Every relapse became harder to recover from, both for him and for us. He would have seizures and end up in the hospital, detoxed, and released and the cycle would repeat itself within weeks. Unfortunately, my dad never accepted his alcoholism or help, despite our best attempts to intervene. There was not a tactic that I did not try. We did everything we could. He ultimately drew his last breath in his home, alone on the living room floor, where he had a heart attack as a result of alcohol-related organ failure at the age of 55.

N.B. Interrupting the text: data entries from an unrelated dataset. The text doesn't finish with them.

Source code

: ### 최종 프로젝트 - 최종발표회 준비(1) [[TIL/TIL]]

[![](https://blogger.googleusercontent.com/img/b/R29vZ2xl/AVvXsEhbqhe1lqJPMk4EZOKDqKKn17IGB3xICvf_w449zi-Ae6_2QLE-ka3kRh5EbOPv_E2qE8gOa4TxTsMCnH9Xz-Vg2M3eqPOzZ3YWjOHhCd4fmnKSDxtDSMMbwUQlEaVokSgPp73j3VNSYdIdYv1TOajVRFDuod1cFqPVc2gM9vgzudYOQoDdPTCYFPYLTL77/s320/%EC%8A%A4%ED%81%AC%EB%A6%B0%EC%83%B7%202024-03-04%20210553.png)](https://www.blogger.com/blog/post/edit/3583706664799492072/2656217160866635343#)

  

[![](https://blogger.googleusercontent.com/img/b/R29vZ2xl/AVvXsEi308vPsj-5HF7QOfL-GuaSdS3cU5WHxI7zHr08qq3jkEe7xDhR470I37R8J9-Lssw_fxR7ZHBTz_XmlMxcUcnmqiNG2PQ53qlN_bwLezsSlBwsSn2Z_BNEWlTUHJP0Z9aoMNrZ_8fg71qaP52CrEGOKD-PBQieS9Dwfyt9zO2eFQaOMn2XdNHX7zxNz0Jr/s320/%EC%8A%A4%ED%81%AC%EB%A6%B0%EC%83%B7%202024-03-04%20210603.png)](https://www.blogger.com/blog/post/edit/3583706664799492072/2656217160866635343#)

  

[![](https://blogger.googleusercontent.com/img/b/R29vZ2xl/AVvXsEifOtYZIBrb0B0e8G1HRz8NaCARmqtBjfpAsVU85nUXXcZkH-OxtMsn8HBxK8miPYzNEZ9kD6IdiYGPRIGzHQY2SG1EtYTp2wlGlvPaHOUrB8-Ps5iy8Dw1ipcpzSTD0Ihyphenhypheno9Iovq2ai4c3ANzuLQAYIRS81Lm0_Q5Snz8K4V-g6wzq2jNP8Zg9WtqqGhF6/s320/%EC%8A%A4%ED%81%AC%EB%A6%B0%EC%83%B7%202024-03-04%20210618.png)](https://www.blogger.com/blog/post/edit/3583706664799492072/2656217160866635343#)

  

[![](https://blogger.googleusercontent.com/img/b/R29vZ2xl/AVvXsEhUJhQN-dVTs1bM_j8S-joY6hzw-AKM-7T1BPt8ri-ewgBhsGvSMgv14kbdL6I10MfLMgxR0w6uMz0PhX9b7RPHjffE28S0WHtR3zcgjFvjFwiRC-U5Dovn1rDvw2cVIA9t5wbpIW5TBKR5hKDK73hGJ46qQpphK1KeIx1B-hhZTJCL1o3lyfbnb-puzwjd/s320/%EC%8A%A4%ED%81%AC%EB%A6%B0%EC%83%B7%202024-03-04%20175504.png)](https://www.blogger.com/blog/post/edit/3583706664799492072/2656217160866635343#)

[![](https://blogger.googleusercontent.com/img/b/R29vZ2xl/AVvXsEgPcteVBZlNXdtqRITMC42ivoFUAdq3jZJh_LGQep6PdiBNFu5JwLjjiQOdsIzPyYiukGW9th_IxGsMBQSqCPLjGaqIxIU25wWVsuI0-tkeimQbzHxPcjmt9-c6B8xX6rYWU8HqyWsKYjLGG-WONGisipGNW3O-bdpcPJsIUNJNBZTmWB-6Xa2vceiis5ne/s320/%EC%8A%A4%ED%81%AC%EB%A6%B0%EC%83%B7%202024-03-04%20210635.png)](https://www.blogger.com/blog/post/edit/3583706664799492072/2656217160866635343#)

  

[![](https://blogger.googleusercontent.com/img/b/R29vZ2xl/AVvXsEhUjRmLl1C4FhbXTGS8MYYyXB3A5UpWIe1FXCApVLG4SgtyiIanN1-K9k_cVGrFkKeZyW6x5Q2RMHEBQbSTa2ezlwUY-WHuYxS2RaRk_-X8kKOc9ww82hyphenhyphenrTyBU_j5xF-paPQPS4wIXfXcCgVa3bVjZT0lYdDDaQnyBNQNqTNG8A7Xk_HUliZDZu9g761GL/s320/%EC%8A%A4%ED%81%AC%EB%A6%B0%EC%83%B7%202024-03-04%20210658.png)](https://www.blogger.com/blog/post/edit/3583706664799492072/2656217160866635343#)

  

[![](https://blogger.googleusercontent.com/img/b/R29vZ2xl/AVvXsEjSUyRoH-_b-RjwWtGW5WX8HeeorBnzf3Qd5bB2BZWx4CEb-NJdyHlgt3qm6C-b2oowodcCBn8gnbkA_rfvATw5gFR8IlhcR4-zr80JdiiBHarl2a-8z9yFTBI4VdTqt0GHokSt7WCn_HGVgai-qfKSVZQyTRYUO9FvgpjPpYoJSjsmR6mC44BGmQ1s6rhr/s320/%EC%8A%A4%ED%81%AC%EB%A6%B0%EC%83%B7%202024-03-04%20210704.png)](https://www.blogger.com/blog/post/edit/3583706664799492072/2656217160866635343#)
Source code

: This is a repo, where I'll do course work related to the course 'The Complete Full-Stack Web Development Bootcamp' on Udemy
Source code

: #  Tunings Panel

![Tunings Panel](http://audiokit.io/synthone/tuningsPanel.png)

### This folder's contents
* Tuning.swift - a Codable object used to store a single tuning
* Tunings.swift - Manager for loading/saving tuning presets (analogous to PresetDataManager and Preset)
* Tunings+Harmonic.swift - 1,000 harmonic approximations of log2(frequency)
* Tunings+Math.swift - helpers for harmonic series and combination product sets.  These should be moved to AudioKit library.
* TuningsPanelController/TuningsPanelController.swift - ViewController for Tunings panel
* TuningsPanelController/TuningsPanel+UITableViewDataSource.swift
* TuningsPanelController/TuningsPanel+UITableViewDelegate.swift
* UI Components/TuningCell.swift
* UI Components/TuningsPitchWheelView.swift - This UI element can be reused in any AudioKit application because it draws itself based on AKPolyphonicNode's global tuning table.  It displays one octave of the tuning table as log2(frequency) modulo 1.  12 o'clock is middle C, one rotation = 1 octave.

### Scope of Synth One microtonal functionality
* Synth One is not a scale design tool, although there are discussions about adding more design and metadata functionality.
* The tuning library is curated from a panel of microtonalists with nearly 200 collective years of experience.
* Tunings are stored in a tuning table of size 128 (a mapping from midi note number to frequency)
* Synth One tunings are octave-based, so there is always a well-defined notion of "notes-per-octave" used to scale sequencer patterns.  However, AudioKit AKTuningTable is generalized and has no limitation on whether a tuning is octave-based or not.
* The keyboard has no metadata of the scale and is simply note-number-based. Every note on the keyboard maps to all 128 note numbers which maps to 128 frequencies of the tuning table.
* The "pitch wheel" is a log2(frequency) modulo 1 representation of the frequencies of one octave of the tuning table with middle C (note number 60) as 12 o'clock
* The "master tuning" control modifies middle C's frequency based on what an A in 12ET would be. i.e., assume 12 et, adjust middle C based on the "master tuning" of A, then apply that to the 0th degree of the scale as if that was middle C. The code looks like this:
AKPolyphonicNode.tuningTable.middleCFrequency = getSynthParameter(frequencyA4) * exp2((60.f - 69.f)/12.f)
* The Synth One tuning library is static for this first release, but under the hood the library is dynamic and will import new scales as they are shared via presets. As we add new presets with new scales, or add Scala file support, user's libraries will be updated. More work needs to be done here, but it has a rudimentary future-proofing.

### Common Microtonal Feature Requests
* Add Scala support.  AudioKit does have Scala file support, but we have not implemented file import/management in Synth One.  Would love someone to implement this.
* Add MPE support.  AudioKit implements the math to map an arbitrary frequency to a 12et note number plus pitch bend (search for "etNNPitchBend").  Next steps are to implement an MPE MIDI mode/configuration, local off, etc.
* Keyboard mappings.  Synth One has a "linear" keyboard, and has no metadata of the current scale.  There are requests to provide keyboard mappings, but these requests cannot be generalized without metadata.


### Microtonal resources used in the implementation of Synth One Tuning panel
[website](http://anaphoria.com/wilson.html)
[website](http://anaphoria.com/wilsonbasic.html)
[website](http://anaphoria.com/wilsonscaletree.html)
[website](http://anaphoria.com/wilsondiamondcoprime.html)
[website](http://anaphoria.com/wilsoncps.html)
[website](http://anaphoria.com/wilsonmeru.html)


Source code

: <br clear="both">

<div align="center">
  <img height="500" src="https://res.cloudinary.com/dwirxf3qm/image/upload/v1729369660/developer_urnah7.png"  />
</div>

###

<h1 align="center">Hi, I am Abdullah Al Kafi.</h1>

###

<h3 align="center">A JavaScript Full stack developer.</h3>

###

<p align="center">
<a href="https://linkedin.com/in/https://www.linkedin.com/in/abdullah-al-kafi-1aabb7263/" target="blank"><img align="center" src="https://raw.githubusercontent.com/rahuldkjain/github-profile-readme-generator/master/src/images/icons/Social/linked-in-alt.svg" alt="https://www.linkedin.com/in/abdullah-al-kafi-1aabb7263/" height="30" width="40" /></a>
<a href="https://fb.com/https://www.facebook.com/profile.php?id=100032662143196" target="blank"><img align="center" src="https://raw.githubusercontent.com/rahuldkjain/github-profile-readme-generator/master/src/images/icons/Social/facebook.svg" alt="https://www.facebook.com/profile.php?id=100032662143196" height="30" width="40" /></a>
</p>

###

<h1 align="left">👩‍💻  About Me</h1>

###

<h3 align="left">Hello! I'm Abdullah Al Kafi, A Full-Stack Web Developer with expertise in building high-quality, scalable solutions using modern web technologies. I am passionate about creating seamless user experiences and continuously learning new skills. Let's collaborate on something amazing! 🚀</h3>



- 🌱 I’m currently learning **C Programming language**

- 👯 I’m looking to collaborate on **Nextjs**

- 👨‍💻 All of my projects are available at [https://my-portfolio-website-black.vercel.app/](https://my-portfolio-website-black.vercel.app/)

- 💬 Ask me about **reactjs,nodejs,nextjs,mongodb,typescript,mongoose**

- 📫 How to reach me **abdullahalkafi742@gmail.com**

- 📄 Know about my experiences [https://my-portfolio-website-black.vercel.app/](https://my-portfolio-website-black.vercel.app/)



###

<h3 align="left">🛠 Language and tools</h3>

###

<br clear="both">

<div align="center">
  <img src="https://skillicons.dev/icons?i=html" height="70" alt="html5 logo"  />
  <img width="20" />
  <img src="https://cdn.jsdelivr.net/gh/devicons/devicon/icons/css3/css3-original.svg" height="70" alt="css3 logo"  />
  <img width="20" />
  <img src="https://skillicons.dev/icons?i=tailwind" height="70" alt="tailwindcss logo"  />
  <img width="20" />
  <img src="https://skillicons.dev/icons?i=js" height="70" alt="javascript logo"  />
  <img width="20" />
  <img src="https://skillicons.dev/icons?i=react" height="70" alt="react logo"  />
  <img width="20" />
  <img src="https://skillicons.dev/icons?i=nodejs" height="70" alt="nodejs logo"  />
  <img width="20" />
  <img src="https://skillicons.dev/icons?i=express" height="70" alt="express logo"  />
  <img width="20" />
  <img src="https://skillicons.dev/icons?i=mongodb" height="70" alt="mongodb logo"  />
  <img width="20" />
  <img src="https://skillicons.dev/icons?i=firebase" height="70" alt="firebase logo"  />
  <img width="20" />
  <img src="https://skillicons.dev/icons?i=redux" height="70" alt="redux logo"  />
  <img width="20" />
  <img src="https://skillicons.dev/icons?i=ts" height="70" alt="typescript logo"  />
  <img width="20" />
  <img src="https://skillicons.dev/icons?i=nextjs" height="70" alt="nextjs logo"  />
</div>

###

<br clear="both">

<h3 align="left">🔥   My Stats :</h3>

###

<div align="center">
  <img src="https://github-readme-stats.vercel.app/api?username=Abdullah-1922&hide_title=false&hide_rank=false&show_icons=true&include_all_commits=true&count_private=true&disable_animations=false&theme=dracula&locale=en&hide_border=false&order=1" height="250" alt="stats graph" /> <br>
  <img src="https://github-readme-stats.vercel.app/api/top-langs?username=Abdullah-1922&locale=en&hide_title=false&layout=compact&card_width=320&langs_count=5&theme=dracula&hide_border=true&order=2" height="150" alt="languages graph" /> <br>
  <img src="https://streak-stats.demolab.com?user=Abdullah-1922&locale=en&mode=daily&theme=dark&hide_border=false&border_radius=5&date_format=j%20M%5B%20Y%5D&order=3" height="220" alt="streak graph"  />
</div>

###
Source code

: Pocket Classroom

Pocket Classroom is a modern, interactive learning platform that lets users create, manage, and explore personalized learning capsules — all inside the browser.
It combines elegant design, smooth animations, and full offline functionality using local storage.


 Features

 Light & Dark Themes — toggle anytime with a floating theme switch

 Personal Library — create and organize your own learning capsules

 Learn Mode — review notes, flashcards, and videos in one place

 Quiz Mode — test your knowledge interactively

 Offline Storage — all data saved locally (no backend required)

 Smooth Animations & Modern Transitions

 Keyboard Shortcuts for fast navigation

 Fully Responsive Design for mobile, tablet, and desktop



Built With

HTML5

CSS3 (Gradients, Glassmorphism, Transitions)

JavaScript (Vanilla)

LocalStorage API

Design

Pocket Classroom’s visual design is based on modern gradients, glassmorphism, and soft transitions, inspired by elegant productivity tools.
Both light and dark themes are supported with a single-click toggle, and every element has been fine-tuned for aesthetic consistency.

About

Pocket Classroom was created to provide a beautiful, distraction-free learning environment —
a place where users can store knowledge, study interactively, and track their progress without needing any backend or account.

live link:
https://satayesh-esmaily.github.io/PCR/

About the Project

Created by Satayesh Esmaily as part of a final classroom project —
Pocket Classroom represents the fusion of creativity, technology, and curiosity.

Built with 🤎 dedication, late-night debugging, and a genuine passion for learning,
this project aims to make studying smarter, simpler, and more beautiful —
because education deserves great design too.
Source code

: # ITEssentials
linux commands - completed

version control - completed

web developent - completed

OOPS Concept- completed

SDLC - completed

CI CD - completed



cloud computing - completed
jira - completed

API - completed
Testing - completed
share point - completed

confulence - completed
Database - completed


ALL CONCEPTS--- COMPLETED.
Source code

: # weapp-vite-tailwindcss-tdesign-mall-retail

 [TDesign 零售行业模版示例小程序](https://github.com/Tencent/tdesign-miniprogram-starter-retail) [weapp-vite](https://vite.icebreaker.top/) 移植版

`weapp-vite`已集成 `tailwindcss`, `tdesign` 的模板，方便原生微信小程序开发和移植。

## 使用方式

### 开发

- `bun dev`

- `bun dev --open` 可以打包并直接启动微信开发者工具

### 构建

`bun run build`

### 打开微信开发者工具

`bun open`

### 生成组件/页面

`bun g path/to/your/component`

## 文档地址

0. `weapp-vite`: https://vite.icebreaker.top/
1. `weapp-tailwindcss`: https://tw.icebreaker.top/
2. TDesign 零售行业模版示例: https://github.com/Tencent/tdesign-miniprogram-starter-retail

I was 25 years old and had already developed what I at the time considered a less-than-ideal relationship with alcohol. I was a binge drinker and largely soothed myself with the fact that as I was not a daily drinker like dad, I was OK. Spoiler alert: I was not OK, even if I could go a few days with a drink. I used my dad’s death as an excuse for my drinking for the next 10 years, comfortable in my anger, and misery, truly a victim of my circumstances.
Three years ago, I was miserable enough to want recovery more than I wanted a drink and so I took a leap of faith and reached out for the help I so desperately needed. I didn’t know what a life without alcohol was going to look like, and I was scared. Who wouldn’t be? The thing that had been my solution for my whole adult life had turned on me and I needed to find another way. I had no idea what I was doing but I did have a willingness to listen, learn, and accept my disease. I learned that I could not cure it, but I could treat it. From day one, the sober community held me while my body, mind, and spirit slowly began to heal. Eventually, I was able to use my experiences to help others, the true gift of recovery.
As the effect of alcohol ripples outwards, affecting the family, loved ones, and wider society, so does the impact of recovery.
When we recover, we can loosen the shackles of selfishness and turn up for the people we love. We can be accountable. We can be present for whatever life decides to deliver to us.
If you are struggling with alcohol, please know that you can recover. It can feel impossible some days, but taking the first step in reaching out is all you need to do. There are numerous support services available, whatever your situation.
If you are in recovery, then I am so glad you made it. The road may be bumpy at times, and I have had my stumbles along the way. But I get myself back on my feet, dust myself off, and give the next day everything I have.
My dad didn’t make it, but I hope that by taking my recovery one day at a time, I can break the cycle of addiction, and help others break theirs.